[PROBLEM DETAILS] Filter the entries below, keeping every line that has the word "rule".

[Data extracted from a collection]
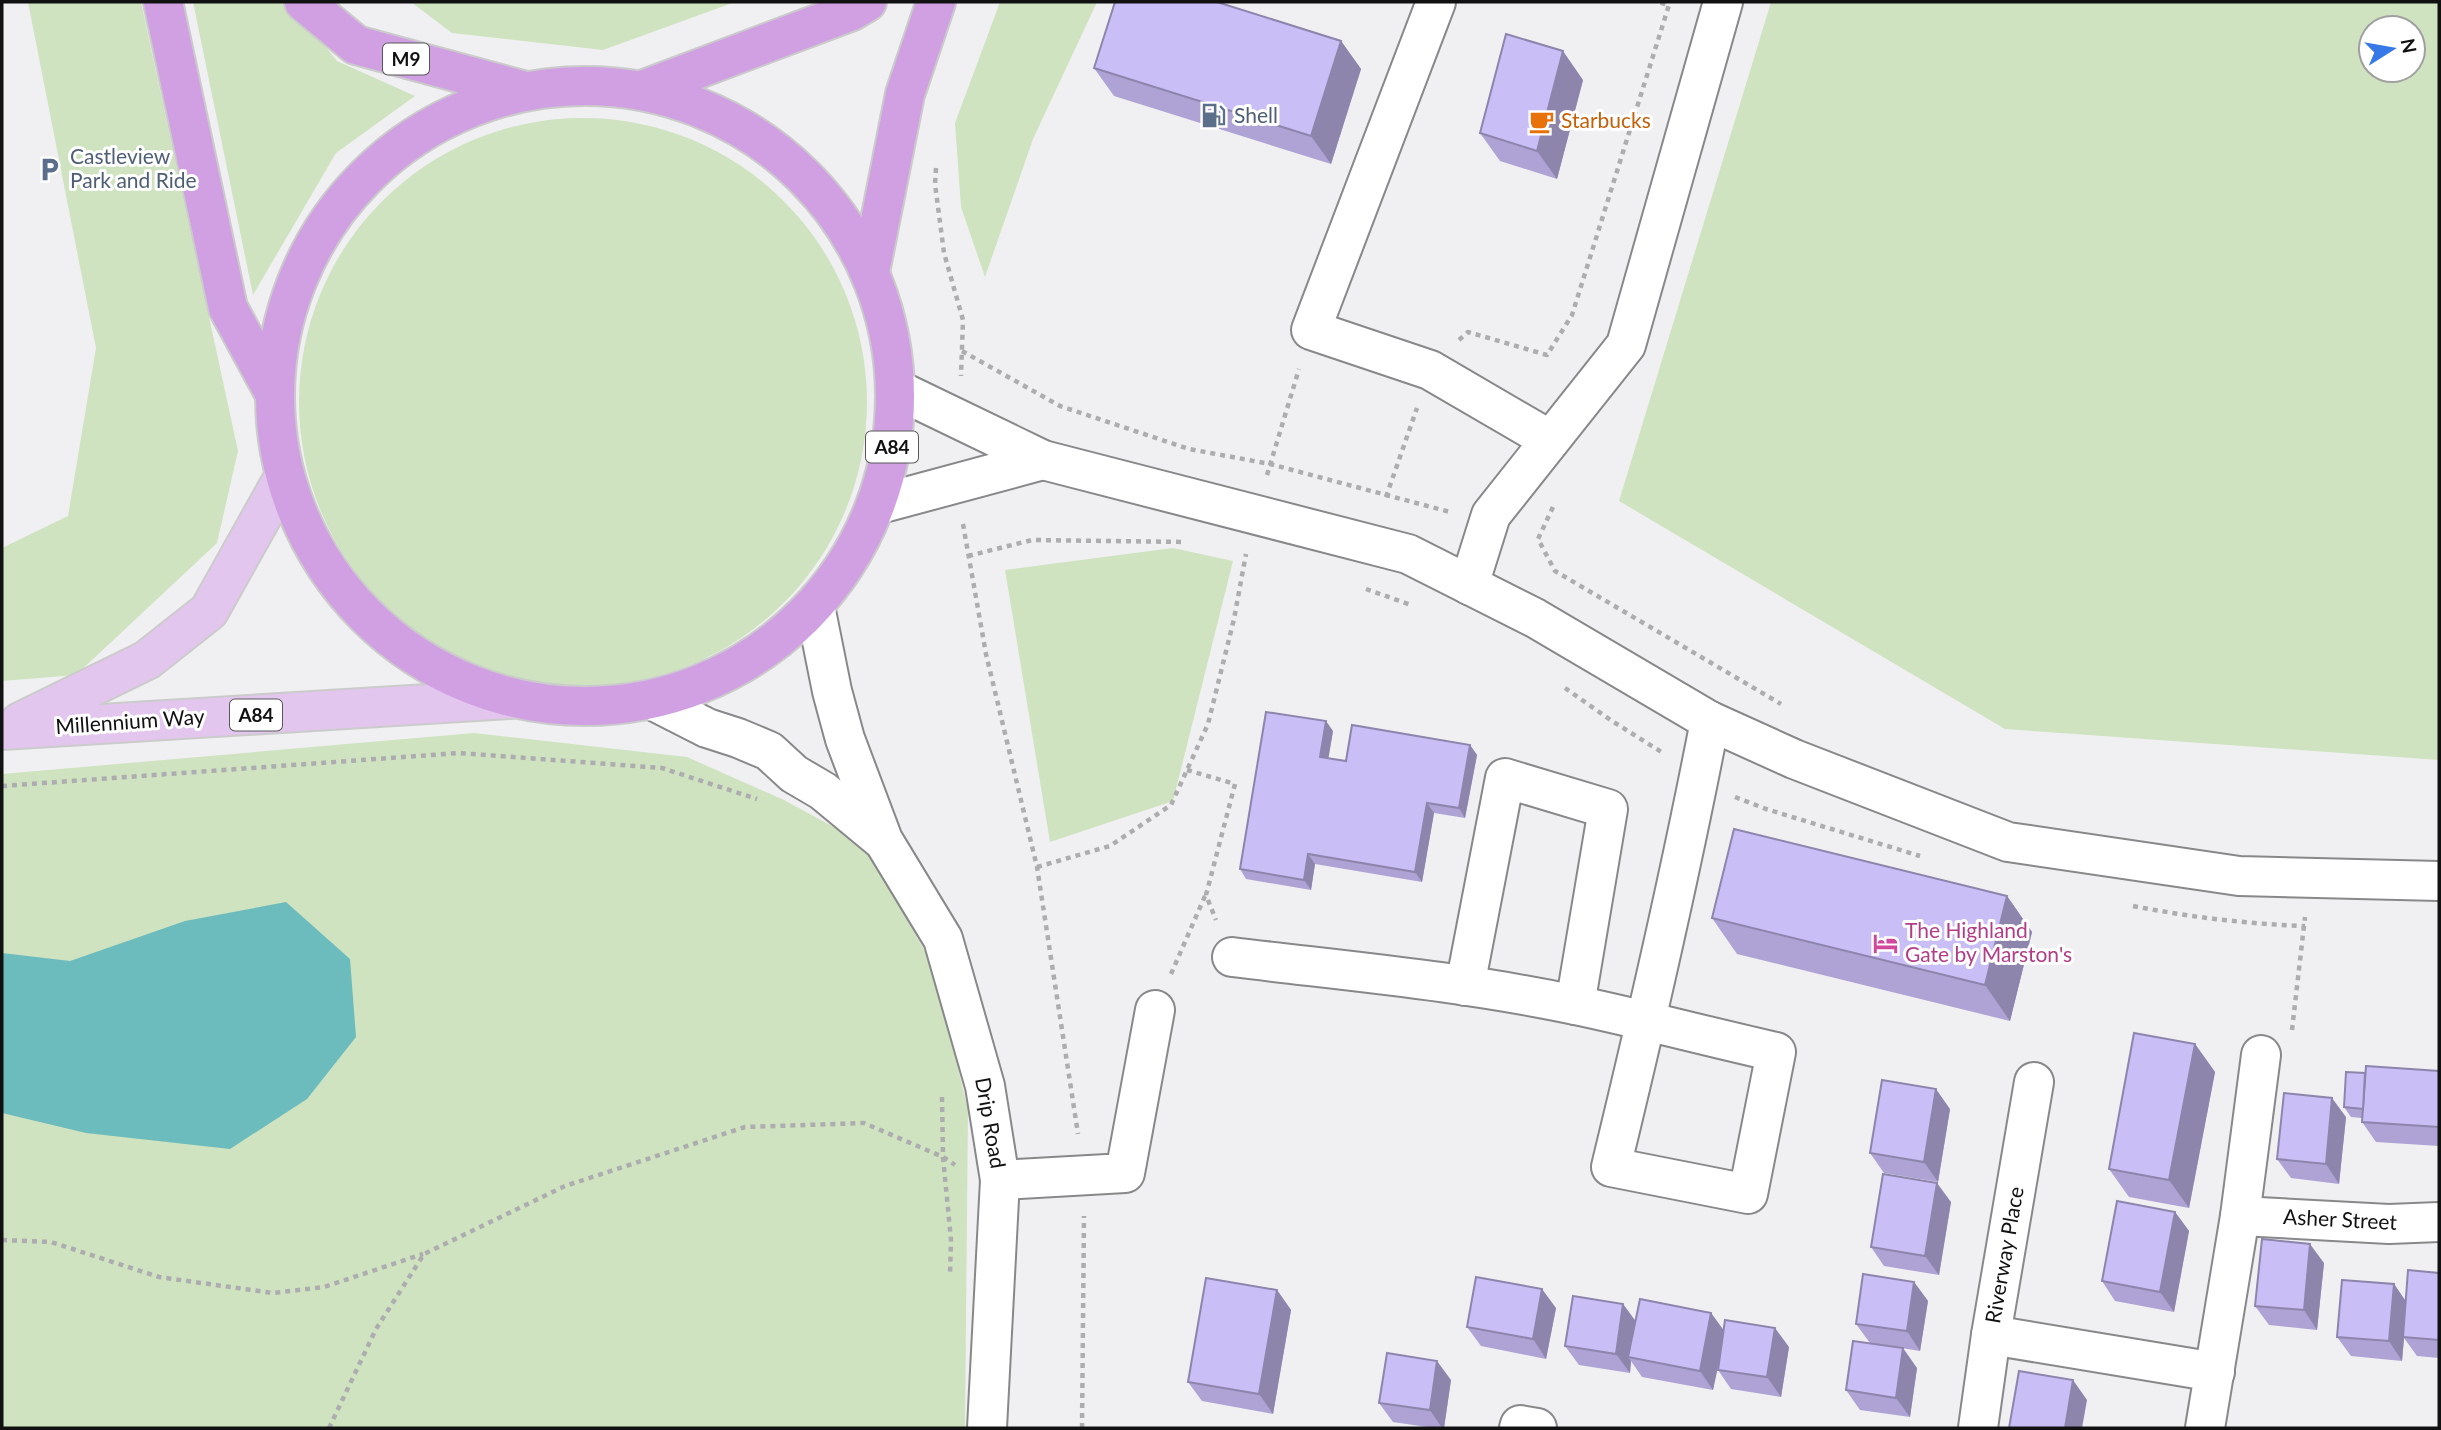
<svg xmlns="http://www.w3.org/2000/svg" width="2441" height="1430" font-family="Lato,sans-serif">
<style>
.green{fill:#cfe3c0;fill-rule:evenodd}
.water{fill:#6cbcbd}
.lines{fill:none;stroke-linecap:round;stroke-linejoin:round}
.minor-casing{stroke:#88888a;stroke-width:42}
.major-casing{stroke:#cbcbcb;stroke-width:42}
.highway-casing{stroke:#cbcbcb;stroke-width:42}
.path{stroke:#adadaf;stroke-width:4.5;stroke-dasharray:5 5;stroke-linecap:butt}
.minor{stroke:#fff;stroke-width:38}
.major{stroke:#e3c6ee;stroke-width:38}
.highway{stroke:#d0a0e3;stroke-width:38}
.wall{fill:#aea3d4}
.shaded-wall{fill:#8d85ac}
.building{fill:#cabef6;stroke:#8d85ac;stroke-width:2}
.labels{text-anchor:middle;stroke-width:6;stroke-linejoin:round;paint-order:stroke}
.shield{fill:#fff;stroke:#585859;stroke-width:2}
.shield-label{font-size:19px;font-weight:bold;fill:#111112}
.service-label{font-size:21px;fill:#4e5e75;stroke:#fff;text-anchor:start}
.food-label{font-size:21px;fill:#c56008;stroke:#fff;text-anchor:start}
.street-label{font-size:21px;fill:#111112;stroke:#fff}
.hotel-label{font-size:21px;fill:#b23c85;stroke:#fff;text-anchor:start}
</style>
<rect width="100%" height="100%" fill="#f0f0f2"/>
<g class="green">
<path d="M28,2H141L238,451L217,543L76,675L2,681V548L68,516L96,348Z"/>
<path d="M193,2H290L337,61L415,96L336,153L253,295Z"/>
<path d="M411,2H735L603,50L452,33Z"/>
<path d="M1000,2H1097L1033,139L985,277L961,207L955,123Z"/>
<path d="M1771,2H2439V760L2005,729L1619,501ZM2371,28H2413V70H2371Z"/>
<circle cx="583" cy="402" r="284"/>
<path d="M1173,548L1233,561L1173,801L1050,842L1005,570Z"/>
<path d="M474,733L687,757L784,800L865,844L934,968L968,1110L965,1428H2V774Z"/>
</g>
<path class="water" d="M286,902L350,959L356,1037L307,1099L230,1149L86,1133L2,1113V953L70,961L185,921Z"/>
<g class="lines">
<defs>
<g id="minor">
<path d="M1436,2L1311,330L1430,370L1550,440"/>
<path d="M896,389L1043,460L1408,554L1535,618L1710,721L1794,759L2008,842L2239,876L2439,881"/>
<path d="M876,505L1043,460"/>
<path d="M1469,585L1491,515L1626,345L1723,2"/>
<path d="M815,606L832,691L845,739L883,840L943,939L985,1086L1000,1180L987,1428"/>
<path d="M652,700L707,728L738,738L769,751L794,774L823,791L881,839"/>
<path d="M1232,957C1346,971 1462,981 1575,1005C1642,1019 1709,1037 1776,1052L1748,1194L1611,1167C1647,1019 1681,871 1710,721"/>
<path d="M1465,986L1505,778L1608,809L1575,1005"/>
<path d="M1000,1180L1125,1173L1155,1010"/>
<path d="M2240,1216L2389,1224L2439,1222"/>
<path d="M1991,1335L2215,1372"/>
<path d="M1519,1428L1520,1425L1537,1428"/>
<path d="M1978,1428L1991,1335L2034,1082"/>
<path d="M2205,1428L2240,1216L2261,1055"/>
</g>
<g id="major">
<path d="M20,722L147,660L209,611L284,477"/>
<path d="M2,730L510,699"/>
</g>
<g id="highway">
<path d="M163,2L228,308L273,391"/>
<path d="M304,2L356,45L522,90"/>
<circle cx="585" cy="396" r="310"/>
<path d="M645,89L852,11L867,2"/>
<path d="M870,272L905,94L936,2"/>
</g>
</defs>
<use href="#minor" class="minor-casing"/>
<use href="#major" class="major-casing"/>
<use href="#highway" class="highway-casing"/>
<g class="path">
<path d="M936,168L935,184L944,253L963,320L961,376"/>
<path d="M1459,340L1468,332L1547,355L1572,315L1669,5L1658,2"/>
<path d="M962,351L1060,406L1189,449L1270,464L1450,512"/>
<path d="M1267,475L1299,369"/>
<path d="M1386,497L1417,408"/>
<path d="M1553,507L1538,539L1555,571L1781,704"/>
<path d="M963,524L986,654L1037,867L1078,1134"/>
<path d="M968,556L1032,540L1186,542"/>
<path d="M1366,589L1411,605"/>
<path d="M1565,688L1612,721L1663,753"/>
<path d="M1187,770L1235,784L1206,895L1216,920"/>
<path d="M2,786L459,753L662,768L757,799"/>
<path d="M1735,797L1766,809L1920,856"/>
<path d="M1037,867L1110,846L1171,805L1208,724L1234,619L1246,554"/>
<path d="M2133,906C2190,917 2247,924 2305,926"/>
<path d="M1171,974L1205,896"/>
<path d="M2292,1030L2305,917"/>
<path d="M942,1097L943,1157L951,1240L950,1274"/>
<path d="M2,1240L51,1242L159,1277L273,1293L324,1287L423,1254"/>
<path d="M329,1428L376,1329L424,1254L565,1186L745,1127L864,1123L943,1157L955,1165"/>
<path d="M1082,1428L1084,1216"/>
</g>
<use href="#minor" class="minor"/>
<use href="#major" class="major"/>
<use href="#highway" class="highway"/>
</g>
<g class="wall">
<path d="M1341,41L1361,69L1331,164L1114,96L1094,68Z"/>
<path d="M1583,80L1557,179L1500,161L1480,133Z"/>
<path d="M1333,731L1328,758L1346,761L1470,745L1477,755L1465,818L1434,813L1422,882L1315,864L1311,890L1246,879L1240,869Z"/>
<path d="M2007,896L2032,932L2010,1021L1737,954L1712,918Z"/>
<path d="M2195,1044L2215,1072L2189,1208L2129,1197L2109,1169Z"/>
<path d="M2439,1071V1146L2376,1142L2362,1122V1118L2351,1117L2344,1107L2365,1073Z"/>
<path d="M1950,1109L1938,1182L1884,1173L1870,1153Z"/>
<path d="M2346,1117L2339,1184L2291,1178L2277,1159Z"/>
<path d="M1951,1202L1939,1275L1884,1266L1871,1247Z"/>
<path d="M2175,1212L2189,1231L2174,1312L2115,1301L2102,1281Z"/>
<path d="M2324,1263L2317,1330L2269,1325L2255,1306Z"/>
<path d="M2439,1273V1358L2417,1356L2404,1338L2402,1361L2351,1356L2337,1337L2394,1284L2406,1302Z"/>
<path d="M1914,1282L1928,1301L1920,1351L1870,1343L1856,1324Z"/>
<path d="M1277,1290L1291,1310L1273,1414L1202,1401L1188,1382Z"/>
<path d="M1623,1304L1635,1321L1711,1313L1723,1330L1789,1347L1781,1397L1731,1389L1718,1370L1719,1362L1713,1390L1642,1377L1631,1361L1630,1373L1579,1365L1565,1346Z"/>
<path d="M1556,1308L1546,1359L1481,1346L1467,1327Z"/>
<path d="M1917,1368L1910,1417L1860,1410L1846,1390Z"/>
<path d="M1451,1380L1444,1428H1434L1393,1422L1379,1403Z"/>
</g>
<g class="shaded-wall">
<path d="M1341,41L1361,69L1331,164L1311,136Z"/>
<path d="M1563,51L1583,80L1557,179L1537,151Z"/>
<path d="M1326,721L1333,731L1327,767L1320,757Z"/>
<path d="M1470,745L1477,755L1465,818L1459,808Z"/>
<path d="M1427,803L1434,813L1422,882L1415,872Z"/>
<path d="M1308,854L1315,864L1311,890L1304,880Z"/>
<path d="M2007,896L2032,932L2010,1021L1985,985Z"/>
<path d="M2195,1044L2215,1072L2189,1208L2169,1180Z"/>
<path d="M1936,1089L1950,1109L1938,1182L1924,1162Z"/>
<path d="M2332,1098L2346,1117L2339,1184L2326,1164Z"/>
<path d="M1937,1183L1951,1202L1939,1275L1925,1256Z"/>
<path d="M2175,1212L2189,1231L2174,1312L2160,1292Z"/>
<path d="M2310,1244L2324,1263L2317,1330L2304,1310Z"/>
<path d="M1914,1282L1928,1301L1920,1351L1907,1331Z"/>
<path d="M2394,1284L2407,1303L2402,1361L2389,1341Z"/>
<path d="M1542,1289L1556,1308L1546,1359L1533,1339Z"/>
<path d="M1277,1290L1291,1310L1273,1414L1259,1394Z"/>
<path d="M1623,1304L1637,1323L1628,1357L1631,1361L1630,1373L1616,1354Z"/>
<path d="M1711,1313L1725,1332L1713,1390L1700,1371Z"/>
<path d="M1775,1328L1789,1347L1781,1397L1767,1377Z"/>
<path d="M1903,1348L1917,1368L1910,1417L1896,1398Z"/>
<path d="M1437,1361L1451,1380L1444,1428H1442L1430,1410Z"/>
<path d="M2073,1380L2087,1400L2082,1428H2065Z"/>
</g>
<g class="building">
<path d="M1115,2H1217L1341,41L1311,136L1094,68Z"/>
<path d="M1506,34L1563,51L1537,151L1480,133Z"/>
<path d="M1266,712L1326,721L1320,757L1346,761L1352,725L1470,745L1459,808L1427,803L1415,872L1308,854L1304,880L1240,869Z"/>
<path d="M1734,829L2007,896L1985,985L1712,918Z"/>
<path d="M2134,1033L2195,1044L2169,1180L2109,1169Z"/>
<path d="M2366,1066L2439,1071V1127L2362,1122Z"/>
<path d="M2346,1072L2365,1073L2363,1109L2344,1107Z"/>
<path d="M1882,1080L1936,1089L1924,1162L1870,1153Z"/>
<path d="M2284,1093L2332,1098L2326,1164L2277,1159Z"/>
<path d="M1883,1174L1937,1183L1925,1256L1871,1247Z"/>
<path d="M2117,1201L2175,1212L2160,1292L2102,1281Z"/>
<path d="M2262,1239L2310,1244L2304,1310L2255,1306Z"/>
<path d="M2408,1270L2439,1273V1340L2403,1337Z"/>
<path d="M1863,1274L1914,1282L1907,1331L1856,1324Z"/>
<path d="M1476,1277L1542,1289L1533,1339L1467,1327Z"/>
<path d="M1206,1278L1277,1290L1259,1394L1188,1382Z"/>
<path d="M2342,1280L2394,1284L2389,1341L2337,1337Z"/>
<path d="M1573,1296L1623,1304L1616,1354L1565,1346Z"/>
<path d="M1640,1299L1711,1313L1700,1371L1628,1357Z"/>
<path d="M1725,1320L1775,1328L1767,1377L1718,1370Z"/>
<path d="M1853,1341L1903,1348L1896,1398L1846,1390Z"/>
<path d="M1387,1353L1437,1361L1430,1410L1379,1403Z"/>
<path d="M2019,1371L2073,1380L2065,1428H2009Z"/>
</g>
<defs>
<symbol id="fuel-bare" viewBox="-9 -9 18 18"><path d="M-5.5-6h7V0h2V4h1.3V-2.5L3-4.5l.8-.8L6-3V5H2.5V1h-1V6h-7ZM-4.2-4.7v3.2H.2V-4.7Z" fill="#5c6f8a" stroke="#fff" stroke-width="2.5" paint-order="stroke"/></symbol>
<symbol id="cafe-bare" viewBox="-9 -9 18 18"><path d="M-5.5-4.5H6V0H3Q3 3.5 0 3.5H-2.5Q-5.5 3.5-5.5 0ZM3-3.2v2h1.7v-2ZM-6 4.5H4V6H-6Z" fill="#e8710a" stroke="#fff" stroke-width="2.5" paint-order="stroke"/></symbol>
<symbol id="parking-bare" viewBox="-9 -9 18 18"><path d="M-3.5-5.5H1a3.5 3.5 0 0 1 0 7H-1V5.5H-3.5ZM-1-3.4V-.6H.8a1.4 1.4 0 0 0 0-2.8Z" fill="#5c6f8a" stroke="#fff" stroke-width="2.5" paint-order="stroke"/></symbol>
<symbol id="hotel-bare" viewBox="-9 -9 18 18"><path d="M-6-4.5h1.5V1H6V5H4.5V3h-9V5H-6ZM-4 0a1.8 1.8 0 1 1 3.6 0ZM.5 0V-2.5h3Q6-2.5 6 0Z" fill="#d1479c" stroke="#fff" stroke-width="2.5" paint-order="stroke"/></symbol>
</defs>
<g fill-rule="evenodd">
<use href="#fuel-bare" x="1196" y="98" width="35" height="35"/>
<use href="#cafe-bare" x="1524" y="104" width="35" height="35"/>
<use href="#parking-bare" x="32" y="152" width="35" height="35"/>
<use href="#hotel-bare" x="1868" y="926" width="35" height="35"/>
</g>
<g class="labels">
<g class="shield">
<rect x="383" y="43.5" width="46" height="31" rx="5"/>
<rect x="866" y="431.5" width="52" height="31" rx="5"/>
<rect x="230" y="699.5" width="52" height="31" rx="5"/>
</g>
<g class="shield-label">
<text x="406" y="66">M9</text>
<text x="892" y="454">A84</text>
<text x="256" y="722">A84</text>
</g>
<g class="service-label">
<text x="1234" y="123">Shell</text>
<text x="70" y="164">Castleview<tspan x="70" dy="24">Park and Ride</tspan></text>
</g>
<g class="food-label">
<text x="1561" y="128">Starbucks</text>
</g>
<g class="street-label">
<text transform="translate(130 722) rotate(-4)" y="7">Millennium Way</text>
<text transform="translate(990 1123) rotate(80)" y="7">Drip Road</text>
<text transform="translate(2340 1220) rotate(3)" y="7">Asher Street</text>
<text transform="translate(2005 1255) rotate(-80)" y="7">Riverway Place</text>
</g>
<g class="hotel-label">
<text x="1905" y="938">The Highland<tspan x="1905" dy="24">Gate by Marston's</tspan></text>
</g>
</g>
<rect width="2441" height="1430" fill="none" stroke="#111112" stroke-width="7"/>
<g transform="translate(2392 49) rotate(79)"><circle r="33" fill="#ffffff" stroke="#a0a0a0" stroke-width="2"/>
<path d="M0-5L12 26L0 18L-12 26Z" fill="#3779e7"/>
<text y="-10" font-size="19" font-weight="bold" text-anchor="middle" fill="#111112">N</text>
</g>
</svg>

[RESULT OF THE TASK]
.green{fill:#cfe3c0;fill-rule:evenodd}
<g fill-rule="evenodd">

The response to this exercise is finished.